ENTRIES SHOWN =
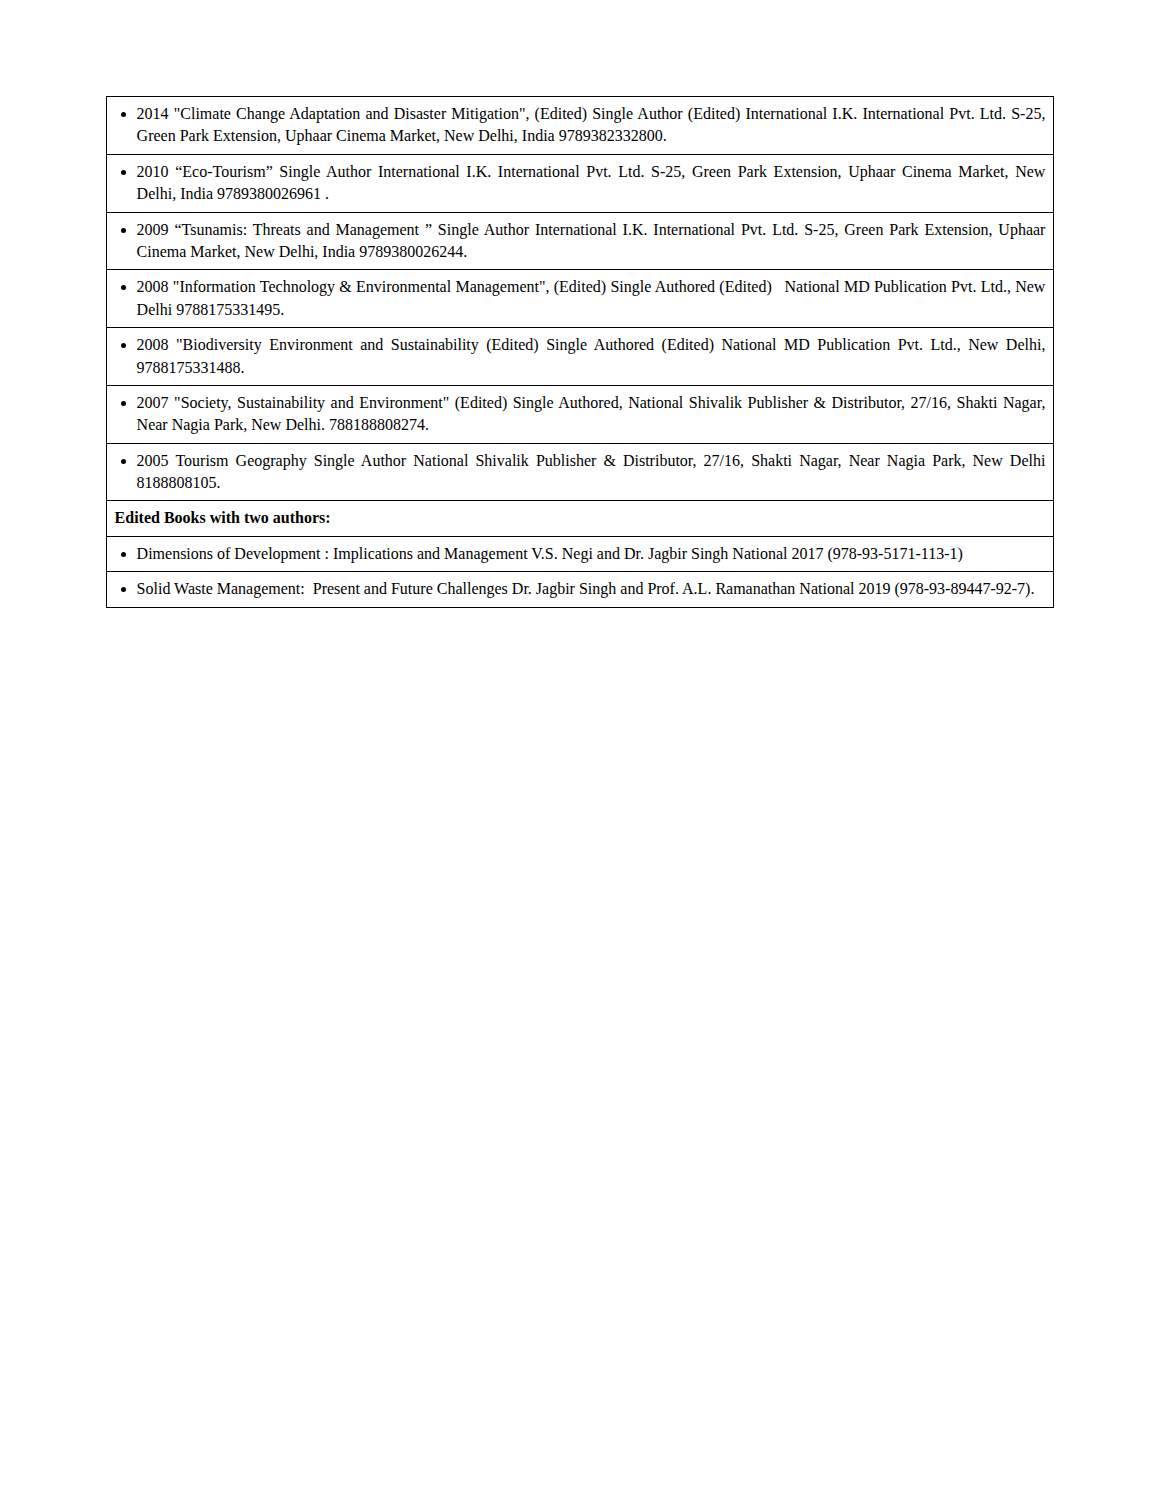| 2014 "Climate Change Adaptation and Disaster Mitigation", (Edited) Single Author (Edited) International I.K. International Pvt. Ltd. S-25, Green Park Extension, Uphaar Cinema Market, New Delhi, India 9789382332800. |
| 2010 “Eco-Tourism” Single Author International I.K. International Pvt. Ltd. S-25, Green Park Extension, Uphaar Cinema Market, New Delhi, India 9789380026961 . |
| 2009 “Tsunamis: Threats and Management ” Single Author International I.K. International Pvt. Ltd. S-25, Green Park Extension, Uphaar Cinema Market, New Delhi, India 9789380026244. |
| 2008 "Information Technology & Environmental Management", (Edited) Single Authored (Edited) National MD Publication Pvt. Ltd., New Delhi 9788175331495. |
| 2008 "Biodiversity Environment and Sustainability (Edited) Single Authored (Edited) National MD Publication Pvt. Ltd., New Delhi, 9788175331488. |
| 2007 "Society, Sustainability and Environment" (Edited) Single Authored, National Shivalik Publisher & Distributor, 27/16, Shakti Nagar, Near Nagia Park, New Delhi. 788188808274. |
| 2005 Tourism Geography Single Author National Shivalik Publisher & Distributor, 27/16, Shakti Nagar, Near Nagia Park, New Delhi 8188808105. |
| Edited Books with two authors: |
| Dimensions of Development : Implications and Management V.S. Negi and Dr. Jagbir Singh National 2017 (978-93-5171-113-1) |
| Solid Waste Management: Present and Future Challenges Dr. Jagbir Singh and Prof. A.L. Ramanathan National 2019 (978-93-89447-92-7). |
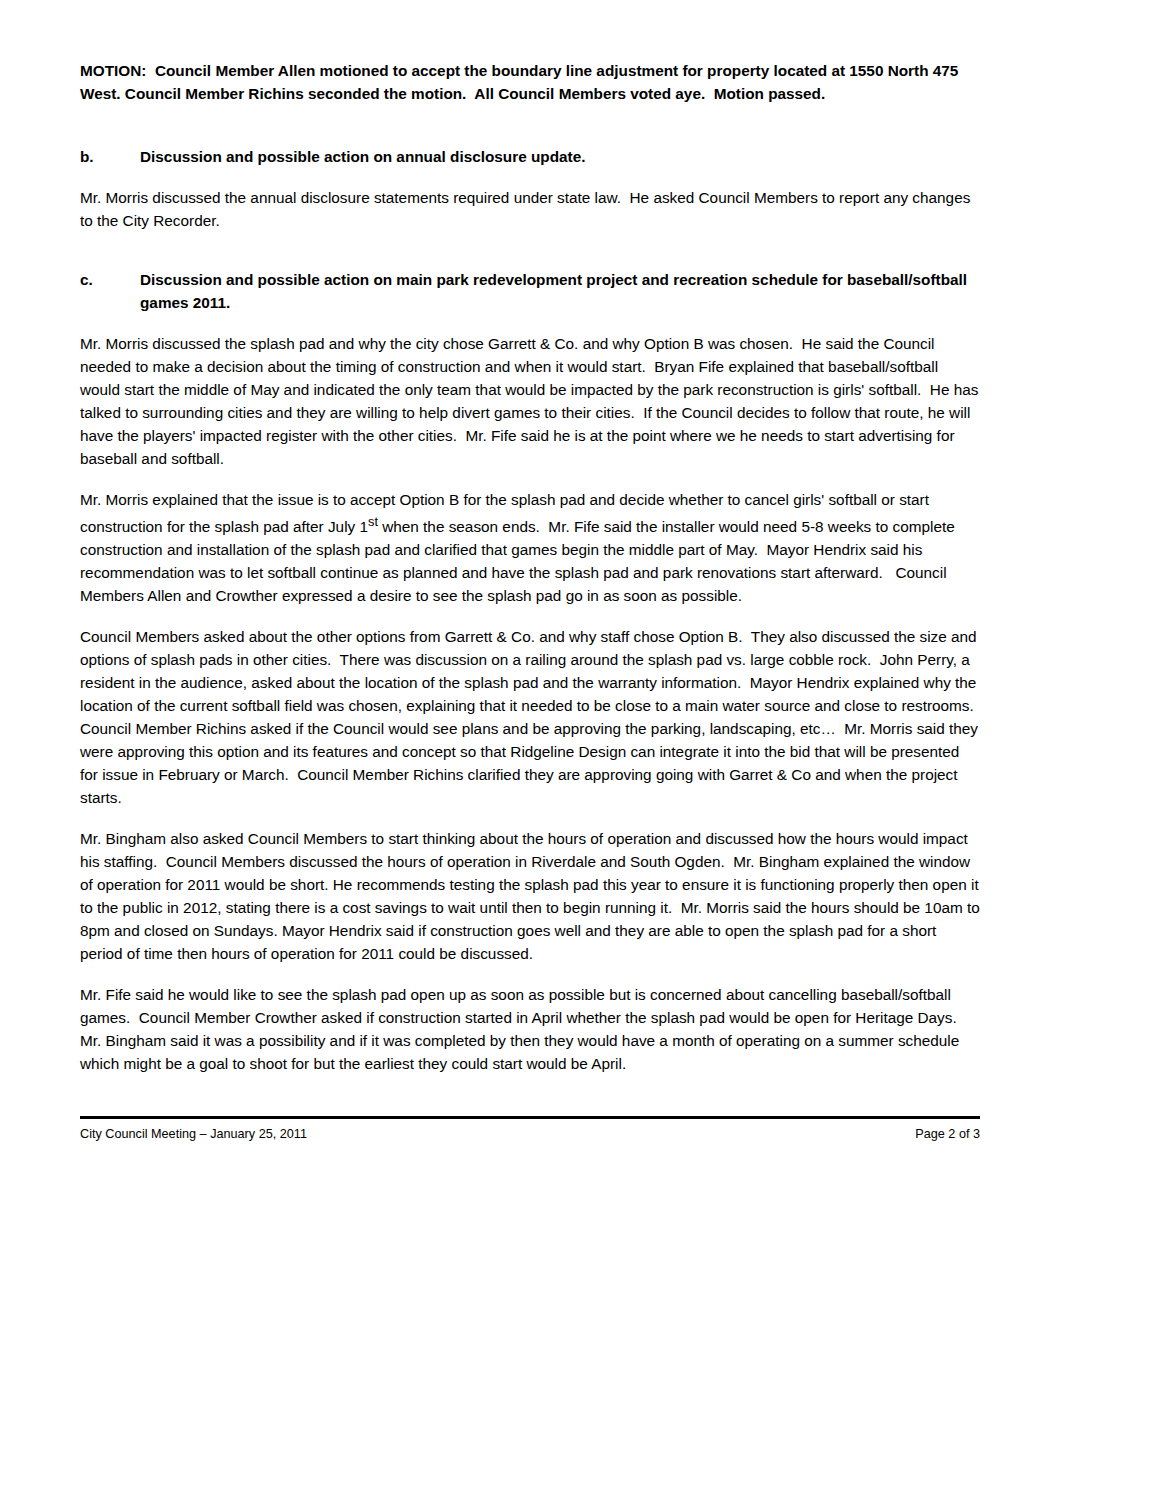MOTION: Council Member Allen motioned to accept the boundary line adjustment for property located at 1550 North 475 West. Council Member Richins seconded the motion. All Council Members voted aye. Motion passed.
b. Discussion and possible action on annual disclosure update.
Mr. Morris discussed the annual disclosure statements required under state law. He asked Council Members to report any changes to the City Recorder.
c. Discussion and possible action on main park redevelopment project and recreation schedule for baseball/softball games 2011.
Mr. Morris discussed the splash pad and why the city chose Garrett & Co. and why Option B was chosen. He said the Council needed to make a decision about the timing of construction and when it would start. Bryan Fife explained that baseball/softball would start the middle of May and indicated the only team that would be impacted by the park reconstruction is girls' softball. He has talked to surrounding cities and they are willing to help divert games to their cities. If the Council decides to follow that route, he will have the players' impacted register with the other cities. Mr. Fife said he is at the point where we he needs to start advertising for baseball and softball.
Mr. Morris explained that the issue is to accept Option B for the splash pad and decide whether to cancel girls' softball or start construction for the splash pad after July 1st when the season ends. Mr. Fife said the installer would need 5-8 weeks to complete construction and installation of the splash pad and clarified that games begin the middle part of May. Mayor Hendrix said his recommendation was to let softball continue as planned and have the splash pad and park renovations start afterward. Council Members Allen and Crowther expressed a desire to see the splash pad go in as soon as possible.
Council Members asked about the other options from Garrett & Co. and why staff chose Option B. They also discussed the size and options of splash pads in other cities. There was discussion on a railing around the splash pad vs. large cobble rock. John Perry, a resident in the audience, asked about the location of the splash pad and the warranty information. Mayor Hendrix explained why the location of the current softball field was chosen, explaining that it needed to be close to a main water source and close to restrooms. Council Member Richins asked if the Council would see plans and be approving the parking, landscaping, etc… Mr. Morris said they were approving this option and its features and concept so that Ridgeline Design can integrate it into the bid that will be presented for issue in February or March. Council Member Richins clarified they are approving going with Garret & Co and when the project starts.
Mr. Bingham also asked Council Members to start thinking about the hours of operation and discussed how the hours would impact his staffing. Council Members discussed the hours of operation in Riverdale and South Ogden. Mr. Bingham explained the window of operation for 2011 would be short. He recommends testing the splash pad this year to ensure it is functioning properly then open it to the public in 2012, stating there is a cost savings to wait until then to begin running it. Mr. Morris said the hours should be 10am to 8pm and closed on Sundays. Mayor Hendrix said if construction goes well and they are able to open the splash pad for a short period of time then hours of operation for 2011 could be discussed.
Mr. Fife said he would like to see the splash pad open up as soon as possible but is concerned about cancelling baseball/softball games. Council Member Crowther asked if construction started in April whether the splash pad would be open for Heritage Days. Mr. Bingham said it was a possibility and if it was completed by then they would have a month of operating on a summer schedule which might be a goal to shoot for but the earliest they could start would be April.
City Council Meeting – January 25, 2011 Page 2 of 3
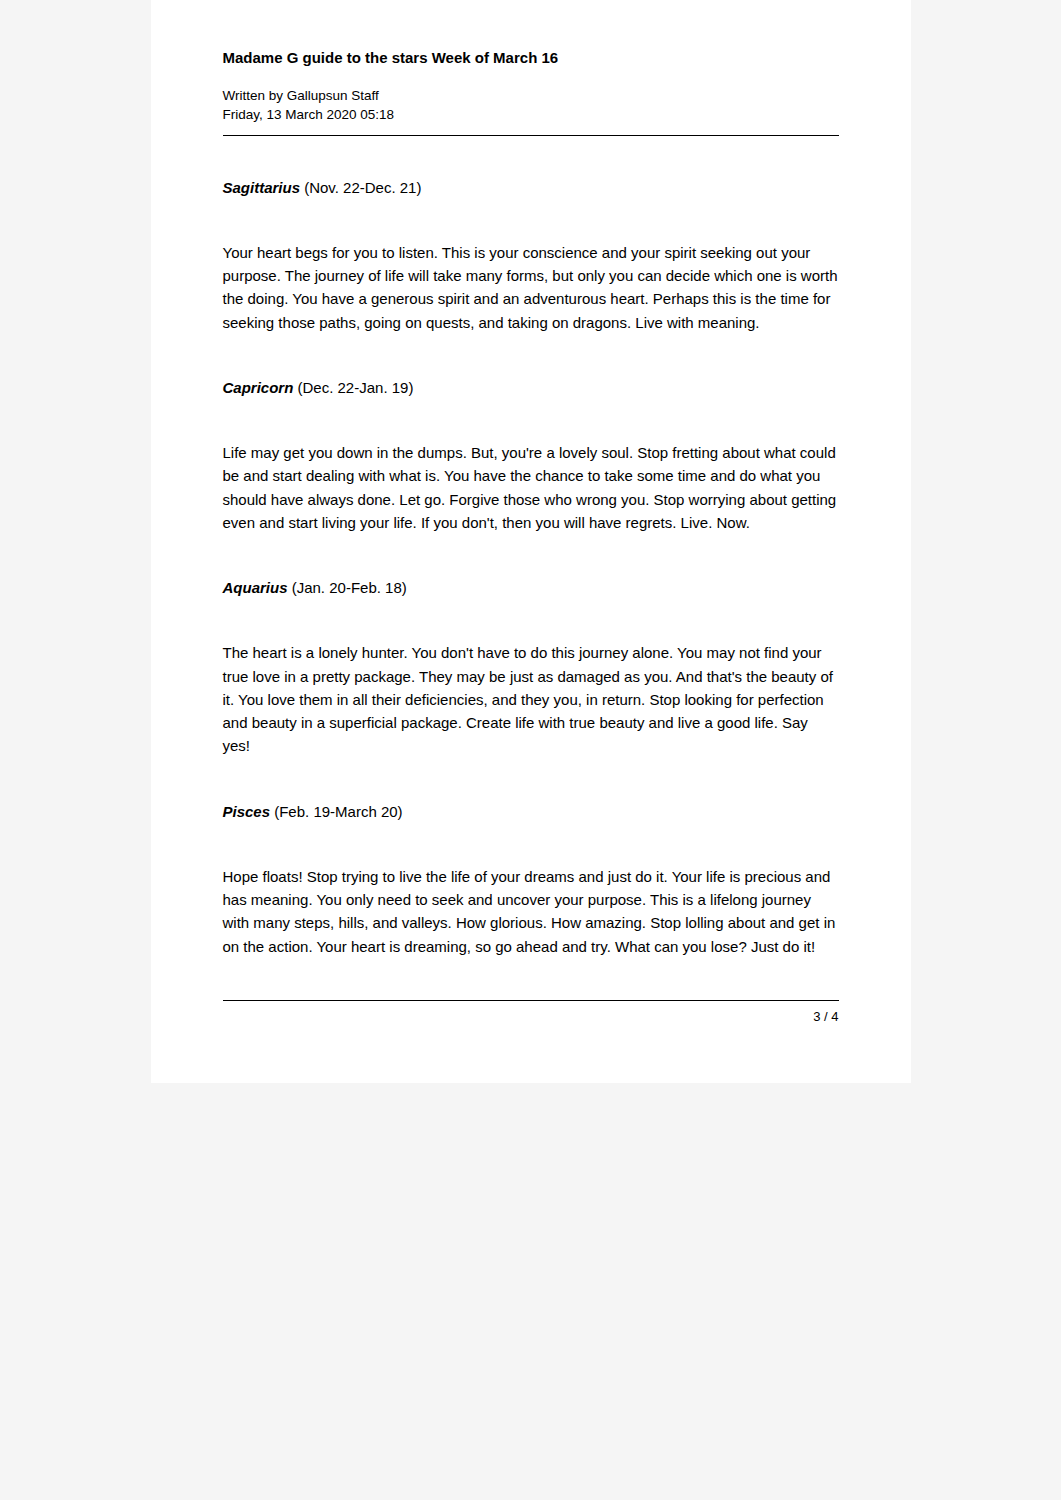Madame G guide to the stars Week of March 16
Written by Gallupsun Staff
Friday, 13 March 2020 05:18
Sagittarius (Nov. 22-Dec. 21)
Your heart begs for you to listen. This is your conscience and your spirit seeking out your purpose. The journey of life will take many forms, but only you can decide which one is worth the doing. You have a generous spirit and an adventurous heart. Perhaps this is the time for seeking those paths, going on quests, and taking on dragons. Live with meaning.
Capricorn (Dec. 22-Jan. 19)
Life may get you down in the dumps. But, you're a lovely soul. Stop fretting about what could be and start dealing with what is. You have the chance to take some time and do what you should have always done. Let go. Forgive those who wrong you. Stop worrying about getting even and start living your life. If you don't, then you will have regrets. Live. Now.
Aquarius (Jan. 20-Feb. 18)
The heart is a lonely hunter. You don't have to do this journey alone. You may not find your true love in a pretty package. They may be just as damaged as you. And that's the beauty of it. You love them in all their deficiencies, and they you, in return. Stop looking for perfection and beauty in a superficial package. Create life with true beauty and live a good life. Say yes!
Pisces (Feb. 19-March 20)
Hope floats! Stop trying to live the life of your dreams and just do it. Your life is precious and has meaning. You only need to seek and uncover your purpose. This is a lifelong journey with many steps, hills, and valleys. How glorious. How amazing. Stop lolling about and get in on the action. Your heart is dreaming, so go ahead and try. What can you lose? Just do it!
3 / 4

WORK REQUEST =
A word-for-word copy of the data above is needed, one that omits the pictures.

TASK RESULT =
| 2014 "Climate Change Adaptation and Disaster Mitigation", (Edited) Single Author (Edited) International I.K. International Pvt. Ltd. S-25, Green Park Extension, Uphaar Cinema Market, New Delhi, India 9789382332800. |
| 2010 “Eco-Tourism” Single Author International I.K. International Pvt. Ltd. S-25, Green Park Extension, Uphaar Cinema Market, New Delhi, India 9789380026961 . |
| 2009 “Tsunamis: Threats and Management ” Single Author International I.K. International Pvt. Ltd. S-25, Green Park Extension, Uphaar Cinema Market, New Delhi, India 9789380026244. |
| 2008 "Information Technology & Environmental Management", (Edited) Single Authored (Edited) National MD Publication Pvt. Ltd., New Delhi 9788175331495. |
| 2008 "Biodiversity Environment and Sustainability (Edited) Single Authored (Edited) National MD Publication Pvt. Ltd., New Delhi, 9788175331488. |
| 2007 "Society, Sustainability and Environment" (Edited) Single Authored, National Shivalik Publisher & Distributor, 27/16, Shakti Nagar, Near Nagia Park, New Delhi. 788188808274. |
| 2005 Tourism Geography Single Author National Shivalik Publisher & Distributor, 27/16, Shakti Nagar, Near Nagia Park, New Delhi 8188808105. |
| Edited Books with two authors: |
| Dimensions of Development : Implications and Management V.S. Negi and Dr. Jagbir Singh National 2017 (978-93-5171-113-1) |
| Solid Waste Management: Present and Future Challenges Dr. Jagbir Singh and Prof. A.L. Ramanathan National 2019 (978-93-89447-92-7). |
MOTION: Council Member Allen motioned to accept the boundary line adjustment for property located at 1550 North 475 West. Council Member Richins seconded the motion. All Council Members voted aye. Motion passed.
b. Discussion and possible action on annual disclosure update.
Mr. Morris discussed the annual disclosure statements required under state law. He asked Council Members to report any changes to the City Recorder.
c. Discussion and possible action on main park redevelopment project and recreation schedule for baseball/softball games 2011.
Mr. Morris discussed the splash pad and why the city chose Garrett & Co. and why Option B was chosen. He said the Council needed to make a decision about the timing of construction and when it would start. Bryan Fife explained that baseball/softball would start the middle of May and indicated the only team that would be impacted by the park reconstruction is girls' softball. He has talked to surrounding cities and they are willing to help divert games to their cities. If the Council decides to follow that route, he will have the players' impacted register with the other cities. Mr. Fife said he is at the point where we he needs to start advertising for baseball and softball.
Mr. Morris explained that the issue is to accept Option B for the splash pad and decide whether to cancel girls' softball or start construction for the splash pad after July 1st when the season ends. Mr. Fife said the installer would need 5-8 weeks to complete construction and installation of the splash pad and clarified that games begin the middle part of May. Mayor Hendrix said his recommendation was to let softball continue as planned and have the splash pad and park renovations start afterward. Council Members Allen and Crowther expressed a desire to see the splash pad go in as soon as possible.
Council Members asked about the other options from Garrett & Co. and why staff chose Option B. They also discussed the size and options of splash pads in other cities. There was discussion on a railing around the splash pad vs. large cobble rock. John Perry, a resident in the audience, asked about the location of the splash pad and the warranty information. Mayor Hendrix explained why the location of the current softball field was chosen, explaining that it needed to be close to a main water source and close to restrooms. Council Member Richins asked if the Council would see plans and be approving the parking, landscaping, etc… Mr. Morris said they were approving this option and its features and concept so that Ridgeline Design can integrate it into the bid that will be presented for issue in February or March. Council Member Richins clarified they are approving going with Garret & Co and when the project starts.
Mr. Bingham also asked Council Members to start thinking about the hours of operation and discussed how the hours would impact his staffing. Council Members discussed the hours of operation in Riverdale and South Ogden. Mr. Bingham explained the window of operation for 2011 would be short. He recommends testing the splash pad this year to ensure it is functioning properly then open it to the public in 2012, stating there is a cost savings to wait until then to begin running it. Mr. Morris said the hours should be 10am to 8pm and closed on Sundays. Mayor Hendrix said if construction goes well and they are able to open the splash pad for a short period of time then hours of operation for 2011 could be discussed.
Mr. Fife said he would like to see the splash pad open up as soon as possible but is concerned about cancelling baseball/softball games. Council Member Crowther asked if construction started in April whether the splash pad would be open for Heritage Days. Mr. Bingham said it was a possibility and if it was completed by then they would have a month of operating on a summer schedule which might be a goal to shoot for but the earliest they could start would be April.
City Council Meeting – January 25, 2011 Page 2 of 3
Madame G guide to the stars Week of March 16
Written by Gallupsun Staff
Friday, 13 March 2020 05:18
Sagittarius (Nov. 22-Dec. 21)
Your heart begs for you to listen. This is your conscience and your spirit seeking out your purpose. The journey of life will take many forms, but only you can decide which one is worth the doing. You have a generous spirit and an adventurous heart. Perhaps this is the time for seeking those paths, going on quests, and taking on dragons. Live with meaning.
Capricorn (Dec. 22-Jan. 19)
Life may get you down in the dumps. But, you're a lovely soul. Stop fretting about what could be and start dealing with what is. You have the chance to take some time and do what you should have always done. Let go. Forgive those who wrong you. Stop worrying about getting even and start living your life. If you don't, then you will have regrets. Live. Now.
Aquarius (Jan. 20-Feb. 18)
The heart is a lonely hunter. You don't have to do this journey alone. You may not find your true love in a pretty package. They may be just as damaged as you. And that's the beauty of it. You love them in all their deficiencies, and they you, in return. Stop looking for perfection and beauty in a superficial package. Create life with true beauty and live a good life. Say yes!
Pisces (Feb. 19-March 20)
Hope floats! Stop trying to live the life of your dreams and just do it. Your life is precious and has meaning. You only need to seek and uncover your purpose. This is a lifelong journey with many steps, hills, and valleys. How glorious. How amazing. Stop lolling about and get in on the action. Your heart is dreaming, so go ahead and try. What can you lose? Just do it!
3 / 4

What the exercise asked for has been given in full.